Did you know that fibrosis is responsible for almost half of all deaths? If you’re thinking “that can’t be right”, you’re not alone. Sadly, this is the case, since fibrosis is involved in many long-term diseases such as diabetes, asthma and cancer. In addition to playing a key role in the clinical outcomes of these diseases, fibrosis is responsible for diseases affecting major organs, such as cirrhosis of the liver, interstitial lung disease, strabmisus, and keloid scars, as well as cardiac, pancreatic and renal fibrosis. Furthermore, surgery, chemotherapy, radiotherapy and burns can also result in fibrosis.
So what exactly is fibrosis?
Fibrosis is the build-up of scar tissue in response to injury. Upon injury, it is essential for our organs to have the ability to regenerate new cells (replacing damaged ones) and repair the site with no evidence that the injury ever occurred. An obvious example would be our skin, i.e. the formation of a scab after a cut which is replaced by skin cells that look identical to damaged ones, or scar tissue that essentially ensures we’re not walking around with a gaping hole in our arm forever. Like our skin, every organ in our body faces daily assaults which require this wound-healing to occur. In healthy people, native cells ensure our organs function optimally. When these cells are injured by alcohol, smoke particles, pollutants, etc., the wound-healing process is activated to resolve the injury and restore function. However, in fibrosis, scar-forming cells hijack this process releasing signals that attack native cells and take over. These scarred organs can eventually fail and in most cases lead to death.

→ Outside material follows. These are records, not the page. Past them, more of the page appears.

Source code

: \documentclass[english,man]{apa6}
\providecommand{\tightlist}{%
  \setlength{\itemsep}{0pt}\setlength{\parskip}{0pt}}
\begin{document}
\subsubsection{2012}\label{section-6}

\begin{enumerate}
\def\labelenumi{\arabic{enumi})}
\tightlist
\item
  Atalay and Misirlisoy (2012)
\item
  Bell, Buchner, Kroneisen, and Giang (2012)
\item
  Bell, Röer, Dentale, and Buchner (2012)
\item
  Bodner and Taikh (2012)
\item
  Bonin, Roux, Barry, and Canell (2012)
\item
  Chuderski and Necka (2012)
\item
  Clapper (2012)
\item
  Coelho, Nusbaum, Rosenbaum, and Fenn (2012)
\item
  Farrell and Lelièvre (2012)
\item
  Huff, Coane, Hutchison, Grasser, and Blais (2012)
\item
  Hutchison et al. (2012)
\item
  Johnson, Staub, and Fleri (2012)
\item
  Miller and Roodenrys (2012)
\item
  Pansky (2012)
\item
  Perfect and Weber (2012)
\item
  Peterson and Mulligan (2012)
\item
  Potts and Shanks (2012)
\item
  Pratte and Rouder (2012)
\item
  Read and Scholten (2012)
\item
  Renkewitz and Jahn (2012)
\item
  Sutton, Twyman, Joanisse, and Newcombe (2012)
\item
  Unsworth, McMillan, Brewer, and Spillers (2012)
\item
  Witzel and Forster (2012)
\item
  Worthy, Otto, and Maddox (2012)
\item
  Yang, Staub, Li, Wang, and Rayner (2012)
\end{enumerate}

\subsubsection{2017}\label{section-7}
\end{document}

When you type ‘fibrosis’ into Google, most of the results on the first page focus on pulmonary fibrosis, or lung fibrosis. This might be because our lungs play one of the most important jobs in the body – getting oxygen in and carbon dioxide out. Anything that disrupts this balance results in suboptimal function of the other organs in the body. There are over 200 conditions under the umbrella term pulmonary fibrosis. The most common is idiopathic pulmonary fibrosis (IPF), meaning the cause is unknown. There are an estimated five million people living with IPF worldwide. It is considered a rare disease with a prognosis worse than most cancers. Once diagnosed, survival is 3-5 years for 50% of IPF patients.
The need for new treatments
Currently, the only effective treatment is lung transplantation, which is not a viable therapeutic avenue for most patients due to their advanced age or the presence of co-existing diseases. The two existing FDA-approved drugs don’t improve patient quality of life and are associated with severe side effects. This means there is a drive to develop a breakthrough drug which improves survival, symptoms and quality of life. This is the focus of my PhD.

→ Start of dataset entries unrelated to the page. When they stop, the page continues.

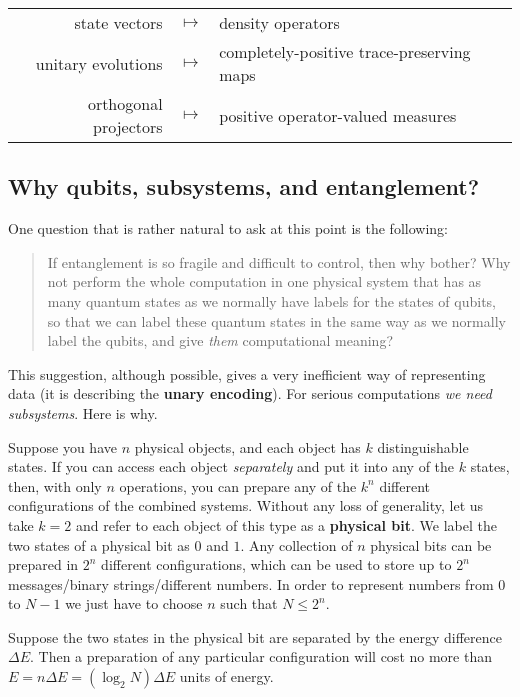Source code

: \documentclass[fleqn]{article}
\begin{document}
\begin{longtable}[]{@{}rcl@{}}
\toprule
\endhead
state vectors & \(\longmapsto\) & density operators\tabularnewline
unitary evolutions & \(\longmapsto\) & completely-positive trace-preserving maps\tabularnewline
orthogonal projectors & \(\longmapsto\) & positive operator-valued measures\tabularnewline
\bottomrule
\end{longtable}

\hypertarget{why-qubits-subsystems-and-entanglement}{%
\subsection{Why qubits, subsystems, and entanglement?}\label{why-qubits-subsystems-and-entanglement}}

One question that is rather natural to ask at this point is the following:

\begin{quote}
If entanglement is so fragile and difficult to control, then why bother?
Why not perform the whole computation in one physical system that has as many quantum states as we normally have labels for the states of qubits, so that we can label these quantum states in the same way as we normally label the qubits, and give \emph{them} computational meaning?
\end{quote}

This suggestion, although possible, gives a very inefficient way of representing data (it is describing the \textbf{unary encoding}).
For serious computations \emph{we need subsystems}.
Here is why.

Suppose you have \(n\) physical objects, and each object has \(k\) distinguishable states.
If you can access each object \emph{separately} and put it into any of the \(k\) states, then, with only \(n\) operations, you can prepare any of the \(k^{n}\) different configurations of the combined systems.
Without any loss of generality, let us take \(k=2\) and refer to each object of this type as a \textbf{physical bit}.
We label the two states of a physical bit as \(0\) and \(1\).
Any collection of \(n\) physical bits can be prepared in \(2^{n}\) different configurations, which can be used to store up to \(2^{n}\) messages/binary strings/different numbers.
In order to represent numbers from \(0\) to \(N-1\) we just have to choose \(n\) such that \(N\leqslant 2^n\).

Suppose the two states in the physical bit are separated by the energy difference \(\Delta E\).
Then a preparation of any particular configuration will cost no more than \(E=n \Delta E=(\log_2 N)\Delta E\) units of energy.
\end{document}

In IPF, fibroblasts (cells which lay down scar tissue in response to an injury) are too active, and gradually replace the small air sacs in the lungs with scar tissue – making them stiff and thick. This eventually hinders the lungs’ ability to transfer oxygen into the body. In this dysfunctional state, fibroblasts release signals, which are picked up by sensors on surrounding cells. One of these sensors is known as the calcium sensor. The calcium sensor has been shown to be hyperactive in diseases such as asthma and hypertension, and blocking the sensor’s activity with drugs can reduce scarring. Results from the first year of my PhD showed that when healthy fibroblasts are made to act like IPF fibroblasts, treatment with calcium-sensor blockers reduced scarring. This suggests that these drugs might be effective in the treatment of IPF. I am currently working on showing that the sensor blockers can prevent scarring in diseased fibroblasts (from IPF patients).
Although we are a long way from the clinic, my PhD aims to develop a drug that might make a difference to millions of IPF patients worldwide.